The two leading supermarket chains in Finland are still working out the kinks in their grocery internet and delivery services, reports Swedish-language daily Hufvudstadsbladet.
The paper reports that S-Group, which runs grocery chains like Prisma and S-Market - and Kesko, which runs K-Market chains, are still trying to find new ways for people to buy groceries.
As alternatives to walking into a brick and mortar store and wandering the aisles of grocery shelves, the companies offer two other alternatives. Customers can order items online and have them delivered or they can pre-order online and pick up the items themselves.
Both of the relatively new services incur fees, but the companies say they also save time.
It is families with children who buy groceries most via the internet the companies told the paper, with the demographic accounting for some 70 percent of all online grocery orders.
According to the head of development at S-Group Jarkko Vippola, older customers also use the service.
"The other group is a bit older, once our service is developed and becomes easier to use, there's potential in that group," Vippola told the paper.
But at this point the sales haven't amounted to much. A Kesko representative told the paper that internet-based orders account for less than one-half percent of its stores' daily sales.
The paper reports that both firms are trying out new services. Prisma stores recently nixed their home delivery in lieu of a self-pickup service, while Kesko Citymarkets have just begun testing home delivery.
Depending on location and time the price of K-Market home delivery rages from about ten to 15 euros per order. Self-pickup service at S-Group shops ranges between three to seven euros.
Officer shot by colleague in Hämeenlinna
A police officer was shot after a fellow officer's handgun went off accidentally on Sunday in Hämeenlinna, according to an STT brief in Iltalehti.
The officer who was shot did not suffer life-threatening injury, according to the prosecutor's office of eastern Uusimaa.
A preliminary investigation has begun and officials would not comment about the nature of the incident, where it took place, or the age of the officers.
District prosecutor Tarmo Tanner said that it would take several weeks before details about the incident would be released.
Elisa CEO hears back from customers
Mobile services firm Elisa's CEO Veli-Matti Mattila's comments over the weekend that he thinks average wages in Finland are too high received immediate criticism from some politicians - and now from his firm's customers, according to business paper Taloussanomat.

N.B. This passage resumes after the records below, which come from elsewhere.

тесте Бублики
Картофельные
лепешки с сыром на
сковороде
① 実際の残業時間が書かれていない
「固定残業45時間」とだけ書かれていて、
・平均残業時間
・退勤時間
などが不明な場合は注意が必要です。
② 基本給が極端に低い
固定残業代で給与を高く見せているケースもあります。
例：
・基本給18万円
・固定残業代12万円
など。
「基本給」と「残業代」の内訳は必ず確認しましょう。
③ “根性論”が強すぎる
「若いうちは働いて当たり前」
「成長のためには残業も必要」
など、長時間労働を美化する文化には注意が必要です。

Mattila, in his capacity as head of the business organisation the Confederation of Finnish Industries (EK), said that compared to countries like Sweden and Germany, salaries are too high in Finland. He said wages should be lowered by 10 to 15 percent.
The outrage likely stems from the fact that Mattila earns some 70 times that of the average worker in Finland.
In response to his comments, some customers have threatened to switch phone companies, according to Taloussanomat.
Services chief at Elisa, Jukka Lehto said there had been "some" response to Mattila's comments from customers but only a few dozen.
Lehto said that there was more reaction visible on social media, but said there was less response via phone calls or emails directly to the company.
Mattila's comments were published in a report by Helsingin Sanomat on Saturday.